The picturesque Wilhelmshöhe mountainside park has become the 38th UNESCO World Heritage site in Germany. Some sites were subject to lengthy negotiations but Wilhelmshöhe got the thumbs-up in just eight minutes.
On Sunday, experts with the United Nations Education, Scientific and Cultural Organization added the Bergpark Wilhelmshöhe to its World Heritage list. The beauty spot in Kassel, in the central state of Hesse, is the largest park built on a hillside in Europe. It took about 150 years to complete, with work beginning late in the 17th century.
Bergpark Wilhelmshöhe becomes the sixth UNESCO heritage site in Hesse and the 38th in Germany. Leading state officials were already in the state's second city of Kassel to mark the annual "Hessentag" (Hesse Day) festival on Sunday.
"This is the jewel in the crown of Hesse Day," state Premier Volker Bouffier said.
The Christian Democrat also said the title bestowed "honor and responsibility in equal measure" on the site. UNESCO World Heritage status is subject to conditions and can be revoked by the organization; the Dresden Elbe Valley, for example, was struck from the list in 2009 after the city built a modern bridge across the river.
UNESCO delegates in Phnom Penh, Cambodia, this weekend named several new additions to its World Heritage list. Many of the entries prompted lengthy discussions, but German news agency DPA reported that the Wilhelmshöhe discussion and vote lasted just eight minutes.

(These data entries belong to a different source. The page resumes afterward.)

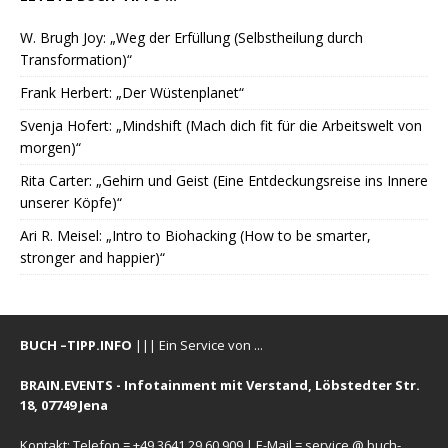
W. Brugh Joy: „Weg der Erfüllung (Selbstheilung durch
Transformation)“
Frank Herbert: „Der Wüstenplanet“
Svenja Hofert: „Mindshift (Mach dich fit für die Arbeitswelt von
morgen)“
Rita Carter: „Gehirn und Geist (Eine Entdeckungsreise ins Innere
unserer Köpfe)“
Ari R. Meisel: „Intro to Biohacking (How to be smarter,
stronger and happier)“
BUCH –TIPP.INFO
||| Ein Service von ...
BRAIN.EVENTS - Infotainment mit Verstand, Löbstedter Str.
18, 07749 Jena
Kontakt: Telefon = +49 3641 29 60 909 | E-Mail = service @ buch-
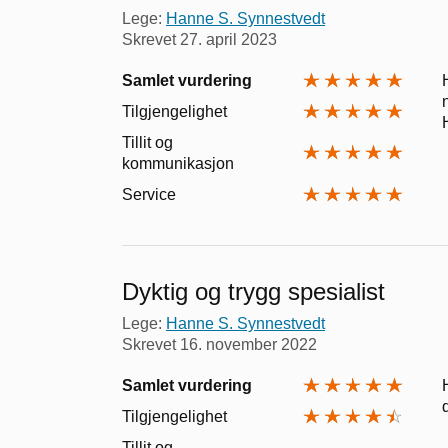
Lege:
Hanne S. Synnestvedt
Skrevet
27. april 2023
Samlet vurdering
Tilgjengelighet
Tillit og
kommunikasjon
Service
Dyktig og trygg spesialist
Lege:
Hanne S. Synnestvedt
Skrevet
16. november 2022
Samlet vurdering
Tilgjengelighet
Tillit og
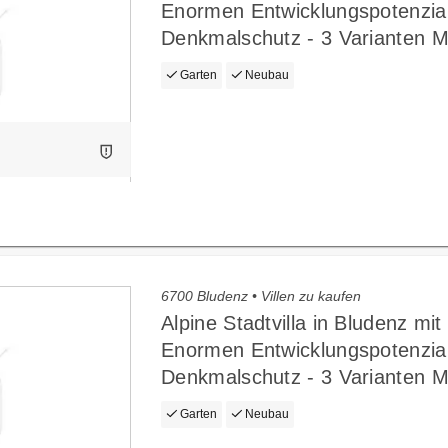
Enormen Entwicklungspotenzial
Denkmalschutz - 3 Varianten M
Garten
Neubau
6700 Bludenz • Villen zu kaufen
Alpine Stadtvilla in Bludenz mit
Enormen Entwicklungspotenzial
Denkmalschutz - 3 Varianten M
Garten
Neubau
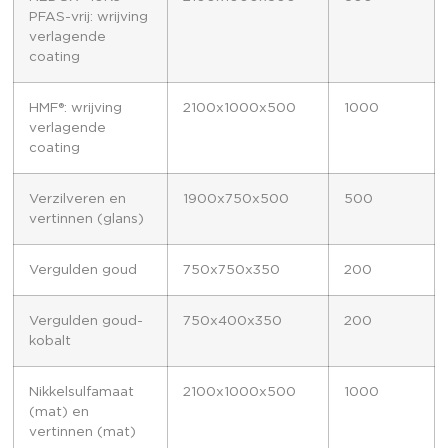
PFAS-vrij: wrijving
verlagende
coating
HMF®: wrijving
2100x1000x500
1000
verlagende
coating
Verzilveren en
1900x750x500
500
vertinnen (glans)
Vergulden goud
750x750x350
200
Vergulden goud-
750x400x350
200
kobalt
Nikkelsulfamaat
2100x1000x500
1000
(mat) en
vertinnen (mat)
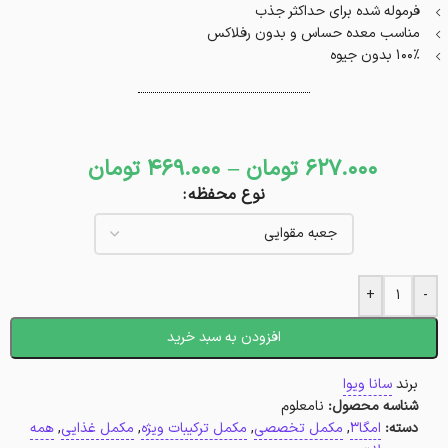
فرموله شده برای حداکثر جذب
مناسب معده حساس و بدون رفلاکس
۱۰۰٪ بدون جیوه
627.000
تومان
–
469.000
تومان
نوع محفظه
+
-
افزودن به سبد خرید
برند
سانا ویوا
شناسه محصول:
نامعلوم
دسته:
امگا3
,
مکمل تخصصی
,
مکمل ترکیبات ویژه
,
مکمل غذایی
,
همه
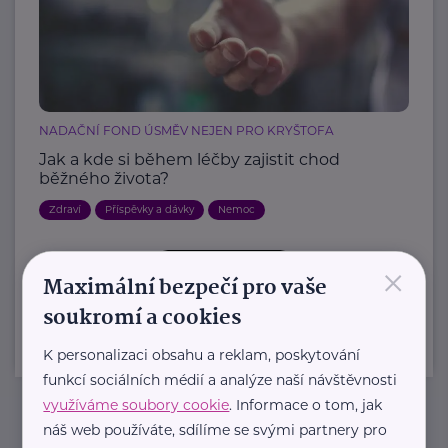
NADAČNÍ FOND ÚSMĚV NEJEN PRO KRYŠTOFA
Jak a kde si během léčby zajistit chod
běžného života?
Zdraví
Příspěvky a dávky
Nemoc
×
Další články
Maximální bezpečí pro vaše
soukromí a cookies
K personalizaci obsahu a reklam, poskytování
funkcí sociálních médií a analýze naší návštěvnosti
využíváme soubory cookie
. Informace o tom, jak
náš web používáte, sdílíme se svými partnery pro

"With this, Kassel will no longer just be known as the documenta-city, which pulls in the contemporary art scene every five years," Gerd Weiß, president of Hesse's authority for cultural heritage preservation, said, referring to the major exhibition held every five years in Kassel. "It will also become a meeting point for people who are interested in landscape and gardening architecture."
Kassel had first expressed an interest in applying for the status for Bergpark Wilhelmshöhe in the 1980s. At next year's UNESCO meeting, which is to take place in Qatar, Germany is likely to seek a place on the World Heritage list for the Imperial Abbey of Corvey - a Benedictine monastery founded in the ninth century in Höxter, North Rhine-Westphalia.